I could include or exclude Pending, Rejected or Confirmed matches, and could specify how many "Stars" to consider.  I  clicked "Apply."

After clicking on the NewspaperARCHIVES link to see the 982 matches, here is the top of the list (the user can choose 20, 50 or 100 matches on the screen):

The first match shown above is a 5-star match (the highest possible), which means there are several matching points like names and dates.  However, the match above is not for the person in my MyHeritage tree, since it announces a marriage in 1982 of a daughter to a couple in my tree that married in 1982 themselves.  It is one generation off, but it's a 5-star match.  That's a problem with any text matching program whether OCR or not, and is to be expected.

Of course, there were many 1 and 2 star matches found by the Record Matches for persons in my tree.  Further down the list is a 2-star match for Joseph Carringer:

On the screen above, the match is highlighted in yellow in the OCR rendering of the text.  To see the actual article, I clicked on the blue "Review Match" button below the transcription:

The newspaper name, publication date and OCR text rendering is provided at the top of the page, but after several seconds (typically 5 to 10 seconds on my computer - remember it goes from MyHeritage to WorldVitalRecords to NewspaperARCHIVES and back in order to show the image).

Scrolling down I can see the newspaper article in the relatively small window, and can zoom into the image so that I can read the article of interest.  The text matching is highlighted in yellow to help the searcher find the information of interest:

If the searcher wants to save the newspaper page, s/he can click on the Download icon (below the page image on the right - the down arrow icon).  Or the searcher can Print the full page by clicking on the Print button next to the Scribd logo above the page image on the left.

I found another really interesting article by scrolling through the matches - the transcription of this one said that Solomon Sovereign died at age 915:

Alas, the OCR got it wrong, he was only age 95.

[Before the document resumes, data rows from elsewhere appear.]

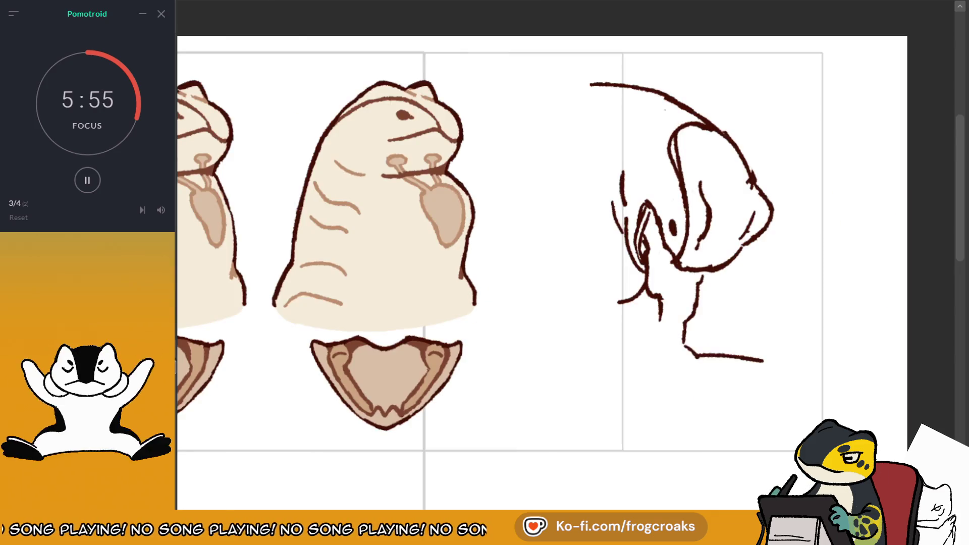
{"action": "key", "text": "ctrl+z"}
{"action": "key", "text": "ctrl+z"}
Extend the right leg downward, add a foot at its bottom, and begin a curved stroke beside the sketch.
{"action": "left_click_drag", "start_coordinate": [663, 323], "coordinate": [637, 369]}
{"action": "key", "text": "ctrl+z"}
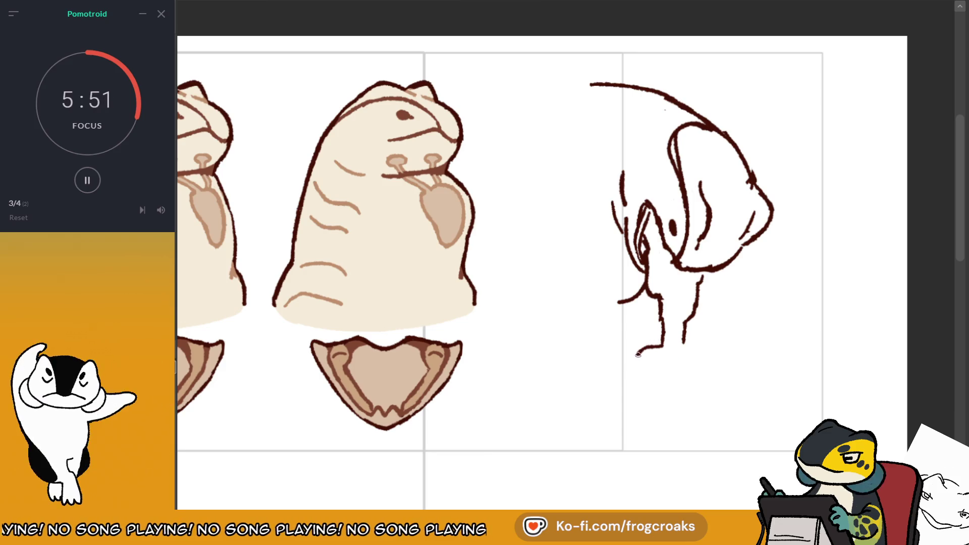
{"action": "left_click_drag", "start_coordinate": [685, 341], "coordinate": [704, 348]}
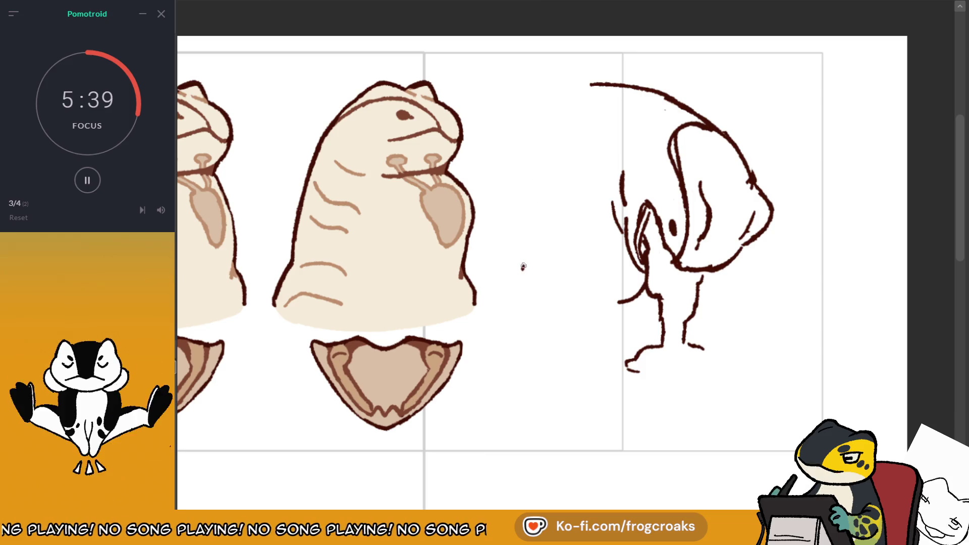
{"action": "mouse_move", "coordinate": [553, 219]}
{"action": "left_mouse_down"}
{"action": "mouse_move", "coordinate": [516, 251]}
{"action": "mouse_move", "coordinate": [580, 249]}
{"action": "left_mouse_up"}
Rough in the middle creature's head outline, zigzag brow, chin and cheek curves.
{"action": "key", "text": "ctrl+z"}
{"action": "left_click_drag", "start_coordinate": [527, 231], "coordinate": [540, 283]}
{"action": "key", "text": "ctrl+z"}
{"action": "left_click_drag", "start_coordinate": [517, 248], "coordinate": [552, 289]}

After each match is reviewed, I decide if I want to add the information to my database.  I also click on the "Confirm" or "Reject" button so that I don't have to see the match again if I choose to limit my searches in the database to "Pending."
For the NewspaperARCHIVES collection, it is probably most time efficient to search by "Last Name" rather than "Confidence" or "Status" so that the matches for one person appear together.  

This system of Record Matches is excellent - especially when there are too many matches to consume in one sitting (I can only take two hours or so at one sitting).  Since I "Confirm" or "Reject" a reviewed match, I can search only the "Pending" matches the next time I review matches.  

As MyHeritage pointed out in their press release, no other provider of record searches provides a similar service for newspaper articles - this one is unique to date.

Disclosure:  I have a complimentary subscription to both and courtesy of MyHeritage, for which I am grateful.  However, this does not influence my objective opinions in reviews of these websites and their products. 

The URL for this post is:

Copyright (c) 2012), Randall J. Seaver

1 comment:

Margel said...

I am a big fan of Newspaper Archives. I remember just "getting lost" in it for over four hours one night when I first discovered it. The stories that can be found in newspapers are often what makes them real. I get my access through my local library card - St. Joseph County Public Library in South Bend, IN. They have a long list of databases that are available from your computer at home for individuals with a SJPL library card. Don't live in the area? They have library cards available for purchase by individuals who live outside the county - anywhere outside the county! Another great database they have accessible from home is the Historical Chicago Tribune. Always check the libraries.